Nachdem er knapp vor Kriegsende in russische Kriegsgefangenschaft geraten war und in einem polnischen Lager unter beinahe unmenschlichen Umständen dahinvegetierte, wurde er im Frühjahr 1946 entlassen und mit anderen Kameraden an die österreichische Grenze transportiert. Von Gmünd aus erreichte er nach tagelangem Fußmarsch den Semmering, wo er von unserem Aufenthalt in Obertraun erfuhr. Nun stand er, von meinen jüngeren Geschwistern erst gar nicht erkannt, völlig überraschend in der Hütte. Erst nach dem Freudenschrei der Mutter und der innigen Umarmung unserer Eltern erkannten wir die Situation und umringten beide in wilder Freude. Auch meine jüngste Schwester, die mein Vater noch nie gesehen hatte, hüpfte aufgeregt umher.
Unser Vater war von Beruf Malermeister. Gegen Ende der Zwanzigerjahre hatte er mit 35 Gesellen das riesige, Semmeringer Hotel Panhans in monatelanger Arbeit restauriert. Nachdem er die Rechnung gelegt hatte, wurde Österreich über Nacht von der Inflation getroffen und er hätte sich um die beträchtliche Summe einen Sack Kalk kaufen können. Es dauerte Monate, bis er den Betrieb wieder halbwegs auf die Beine stellen konnte.
Der Vater war eine Sportkanone. Mit dem Fünferbob “Parzival“ wurde er als Lenker mit seiner Mannschaft auf der Semmeringer Bobbahn mehrmals niederösterreichischer Landesmeister. 1936 trat er mit dem Viererbob “Österreich II“ bei der Winterolympiade in Garmisch-Partenkirchen an. Während eines Trainingslaufes überfuhr er in der “Bayernkurve” einen im Eis steckenden Eisenteil, der von einem zerfetzten und aus der Bahn geworfenen italienischen Bob stammte, worauf der schwere Bob aus der Bahn schleuderte, wobei mein Vater als Lenker an einen Baum prallte. Die übrige Mannschaft blieb zum Glück unverletzt. Am Tag vor dem Entscheidungsrennen bekam der Lenker des Tiroler Bobs “Österreich I” schwere Magenprobleme, daher musste mein Vater trotz Schwerzen in der Brust, diese Mannschaft übernehmen. Trotzdem er mit der Tiroler Mannschaft nicht eingespielt war, erreichte “Österreich I” den achten Platz. Nach dem Rennen brach der Vater zusammen. Am nächsten Tag stand in einigen Zeitungen: “Die Heldentat eines österreichischen Bobfahrers, der trotz drei gebrochenen Rippen an der Konkurrenz teilnahm”

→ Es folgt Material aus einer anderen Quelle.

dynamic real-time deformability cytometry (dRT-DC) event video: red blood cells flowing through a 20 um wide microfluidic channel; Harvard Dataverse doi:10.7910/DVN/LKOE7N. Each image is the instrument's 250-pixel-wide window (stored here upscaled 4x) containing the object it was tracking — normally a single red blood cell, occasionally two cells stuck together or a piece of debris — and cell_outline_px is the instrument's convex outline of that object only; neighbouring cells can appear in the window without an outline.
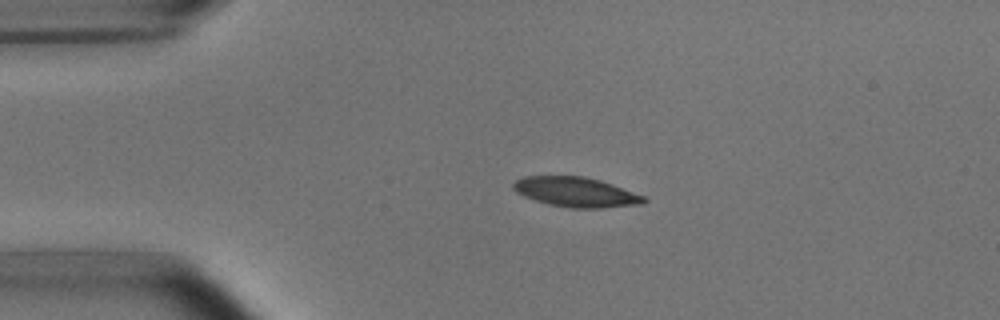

1932 heiratete der Vater meine Mutter, die Tochter eines angesehenen und als Gemeindeamtsdirektor tätigen Semmeringer Bürgers. 1933 kam ich als erster von uns insgesamt 6 Geschwistern zur Welt.
Obwohl der Vater bereits im Ersten Weltkrieg als 17jähriger Freiwilliger und erstklassiger Schifahrer im Verband einer Bergführer-Sturmkompanie in den Dolomiten Dienst versah, wurde er 1944 im Alter von 47 Jahren zur Deutschen Wehrmacht einberufen und an die Ostfront versetzt.
Völlig mittellos, ohne Arbeit und körperlich geschwächt hatte er nun die Aufgabe, für eine achtköpfige Flüchtlingsfamilie zu sorgen. Und es gelang ihm!!